5時に日没であり、薄暮のなかアテネに向かって帰路につく。ペロポネソス半島の東海岸をコリントスに向け北上するが、コリントスまでずっと山道で1時間くらい、民家もほとんどなく、昔も今もほとんど変わらぬ風景だろうと思うが、当時はコリントスからエピダウロスまで何日かかったかのだろうか。

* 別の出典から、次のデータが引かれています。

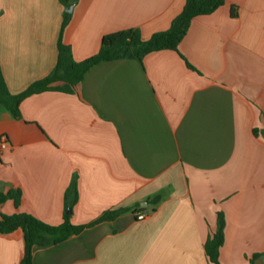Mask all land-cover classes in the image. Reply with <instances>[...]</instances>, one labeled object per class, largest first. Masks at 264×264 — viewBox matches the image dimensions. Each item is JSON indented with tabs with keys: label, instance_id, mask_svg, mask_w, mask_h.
Instances as JSON below:
<instances>
[{
	"label": "crops",
	"instance_id": "1",
	"mask_svg": "<svg viewBox=\"0 0 264 264\" xmlns=\"http://www.w3.org/2000/svg\"><path fill=\"white\" fill-rule=\"evenodd\" d=\"M186 1L78 0L63 41L82 62L104 36L133 29L148 40L169 30ZM64 11L59 0H0V65L12 94L54 70ZM20 110L17 120L0 107L9 145L0 193H21L20 206L9 200L0 216L61 225L75 178L74 225L124 211L36 248L34 264H211L204 245L219 213L221 264L264 254V0H225L193 19L178 52L100 63L78 94H35ZM23 249L0 238V264H19Z\"/></svg>",
	"mask_w": 264,
	"mask_h": 264
},
{
	"label": "trees",
	"instance_id": "2",
	"mask_svg": "<svg viewBox=\"0 0 264 264\" xmlns=\"http://www.w3.org/2000/svg\"><path fill=\"white\" fill-rule=\"evenodd\" d=\"M65 8L63 21L58 40L57 63L51 74L32 84L21 94H12L6 84L0 65V107L8 109L15 119L21 120V104L29 96L49 91L63 92L67 94H78L84 76L89 70L103 62L117 60H136L143 63L145 57L151 53L160 51L178 52L180 43L187 35L194 18L209 16L220 9L225 0H187L182 13L176 17L169 30L154 34L145 40L137 30H125L104 36L101 41L99 53L87 60L77 62L73 58L71 48L63 41L64 32L72 20V14L66 12V8L78 0H59ZM233 16H237L236 8ZM187 66L195 70L187 62ZM13 200L18 208L21 201L20 191L10 190L0 193V209L4 204ZM161 201V196H155L150 204L156 205ZM78 202L77 180L73 179L66 193L67 210L73 209ZM124 212L113 211L102 214L95 221L86 225H74L71 215L65 213L63 223L59 226L48 225L38 218L24 213L13 215L1 214L0 216V238L7 241H22L24 249L19 264H34L33 253L36 248L58 245L70 239L74 235L82 233L103 221L112 220ZM225 217L223 213L218 214L216 231L207 239L204 250L211 264H221L220 253L225 244ZM264 254L254 257L250 264Z\"/></svg>",
	"mask_w": 264,
	"mask_h": 264
},
{
	"label": "built area",
	"instance_id": "3",
	"mask_svg": "<svg viewBox=\"0 0 264 264\" xmlns=\"http://www.w3.org/2000/svg\"><path fill=\"white\" fill-rule=\"evenodd\" d=\"M8 142H7V139H6V137H1L0 138V151H4L5 149H7L8 148ZM146 218V216L144 215V214H139L138 216H137V219L139 220V221H142V220H144Z\"/></svg>",
	"mask_w": 264,
	"mask_h": 264
},
{
	"label": "water",
	"instance_id": "4",
	"mask_svg": "<svg viewBox=\"0 0 264 264\" xmlns=\"http://www.w3.org/2000/svg\"><path fill=\"white\" fill-rule=\"evenodd\" d=\"M75 7V4H70L67 8H66V12L72 14L73 13V9ZM67 215H71L72 211L71 209H68L66 212ZM255 264H264L263 259L259 258Z\"/></svg>",
	"mask_w": 264,
	"mask_h": 264
},
{
	"label": "rangeland",
	"instance_id": "5",
	"mask_svg": "<svg viewBox=\"0 0 264 264\" xmlns=\"http://www.w3.org/2000/svg\"><path fill=\"white\" fill-rule=\"evenodd\" d=\"M256 263V262H255Z\"/></svg>",
	"mask_w": 264,
	"mask_h": 264
}]
</instances>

途中サービスエリアで休憩し、8時ころにアテネのシンタグマ広場で解散。広場は、クリスマスツリーやイルミネーションがきらめき、市民はわいわいと楽しそう。

<シンタグマ広場、無名戦士の墓>

シンタグマから人の流れにまかせ、ブティックが連なる繁華街をモナスティラキ広場まで15分ほどクリスマス気分を味わい散策する。モナスティラキ広場は、中心に小さなビザンチン教会があり中に入ってみた。イコンが壁一面に描かれ、ドームにはキリストが見守り、厳かな内陣であった。広場からは、テラスでカフェでにぎわい雑踏で人々が行きかう上に、アクロポリスの丘が眺望でき、ライトアップされたパルテノン神殿が白く浮かび上がっていた。美しい。2500年前もにアテネの賑わいを見つめていたのだろうな、と人ごみの中で見とれてしまう。ナブフリオでの3時ころ昼食がいに重かったので、カフェでジェラートを夕食に。テラスでのんびりアテネの夜を味わい、ホテルに戻った。